Of his interest in Dr. Graham Dorrington, the central figure in The White Diamond, Herzog confesses that he’s dreamed of flying since he was a child. If so, he found an ideal protagonist in Dorrington, a heartbreakingly earnest character tormented by the death of a colleague on a test flight of one of his crafts. When the craft finally makes a successful voyage — and Dorrington proves it wasn’t completely irresponsible of him to put his friend at risk — he’s so relieved that he weeps.

“It did him good to build an airship that didn’t end in a catastrophe,” says Herzog. “But when somebody dies a horrible death on the maiden flight of a prototype you created, you can’t redeem yourself. The death is part of your life, and you must cope with it until the end of your days.”

One of the most extraordinary things about Herzog’s films is the shattering beauty that often serves as the backdrop for their stories. In The White Diamond, that beauty takes the form of Mark Anthony Yhap, a Guyanese native who’s recruited to help launch Dorrington’s craft. Left behind as a child when his family immigrated to Spain, Yhap has had no formal education, but is a poetic man of considerable wisdom. At one point Herzog asks him a question, and he smiles sweetly, then replies, “I cannot hear you for the thunder that you are.”

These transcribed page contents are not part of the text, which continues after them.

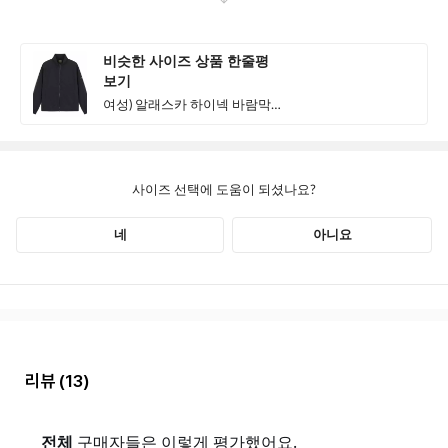
리뷰
(13)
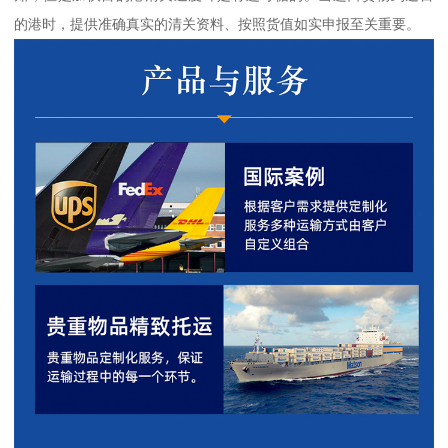
的港时，提供准确真实的清关资料、按照货值如实申报至关重要。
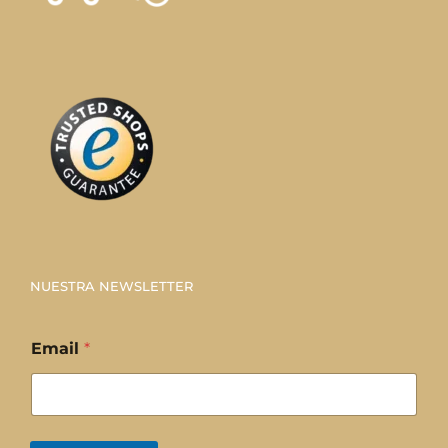
NUESTRA NEWSLETTER
Email
*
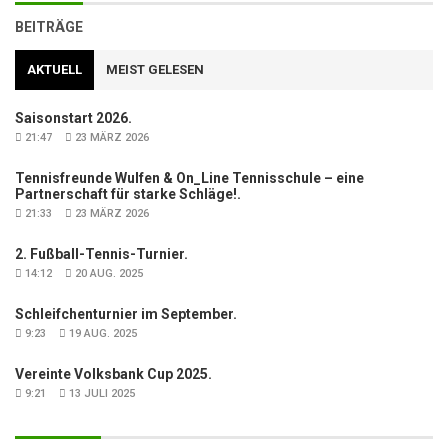
BEITRÄGE
AKTUELL
MEIST GELESEN
Saisonstart 2026.
21:47
23 MÄRZ 2026
Tennisfreunde Wulfen & On_Line Tennisschule – eine
Partnerschaft für starke Schläge!.
21:33
23 MÄRZ 2026
2. Fußball-Tennis-Turnier.
14:12
20 AUG. 2025
Schleifchenturnier im September.
9:23
19 AUG. 2025
Vereinte Volksbank Cup 2025.
9:21
13 JULI 2025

Wheel of Time, on the other hand, is an anomaly in Herzog’s oeuvre, in that it presents a portrait of a people in harmony with nature and with each other. Asked about this about-face, Herzog says, “The film depicts one of the most important religious rites in the Buddhist world, and when you have 500,000 joyful pilgrims it’s hard to hide a general mood. Initially, I was reluctant to do the film because I didn’t have much knowledge of Buddhism, but the office of the Dalai Lama communicated to me that His Holiness had seen some of my stuff and hoped I would film this event. You can’t get out of it easily when the Dalai Lama summons you, because he’s a very charismatic man. He’s a wonderful, warm-hearted human being who laughs a lot — he’s one of the best laughers I know. And of course, he’s utterly human.”

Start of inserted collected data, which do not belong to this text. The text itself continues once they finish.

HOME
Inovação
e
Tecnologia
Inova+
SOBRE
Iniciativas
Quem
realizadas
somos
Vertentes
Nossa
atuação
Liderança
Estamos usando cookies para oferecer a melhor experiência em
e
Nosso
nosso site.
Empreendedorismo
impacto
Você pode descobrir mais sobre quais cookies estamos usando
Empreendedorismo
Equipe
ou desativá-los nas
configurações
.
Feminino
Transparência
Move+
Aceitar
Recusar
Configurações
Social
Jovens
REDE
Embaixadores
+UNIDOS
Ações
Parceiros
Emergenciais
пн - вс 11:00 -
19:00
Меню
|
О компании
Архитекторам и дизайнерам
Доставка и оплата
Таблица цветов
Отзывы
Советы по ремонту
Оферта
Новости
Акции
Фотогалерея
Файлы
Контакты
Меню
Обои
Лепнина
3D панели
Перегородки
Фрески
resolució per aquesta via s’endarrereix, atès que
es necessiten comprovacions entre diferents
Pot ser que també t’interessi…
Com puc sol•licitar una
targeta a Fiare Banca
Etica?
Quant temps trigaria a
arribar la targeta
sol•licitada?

Herzog has spent so much of his life mucking about in the wilderness that it’s surprising to discover what an elegant man he is in his private life. Entertaining a group of radio journalists during a junket for Grizzly Man, the 62-year-old filmmaker is beautifully dressed, graceful and amusing — he can really turn on the charm. However, as any serious student of cinema will tell you, he can be tough when he needs to be, and his steely resolve has resulted in some surprising career choices. Of his decision to transform Little Dieter Needs To Fly into Rescue Dawn, Herzog says, “Little Dieter Needs To Fly was unfinished business for me because it has many untold elements in it. I chose Christian Bale to star in the film because I do not make mistakes in casting, period, and he is arguably the most talented actor of his generation.”

Film critics may feel the need to distinguish feature films from documentaries, but Herzog makes no such distinction. “I don’t see any difference between fact and fiction,” he declares. “Even cinema vérité, which I don’t like, makes choices and manipulates — a certain camera angle is already a modification of what’s out there. And a fact doesn’t automatically constitute truth. I’ve always been after some deeper, more poetic truth — I call it an ecstatic truth, and it’s been at the heart of all my feature films and all the documentaries.”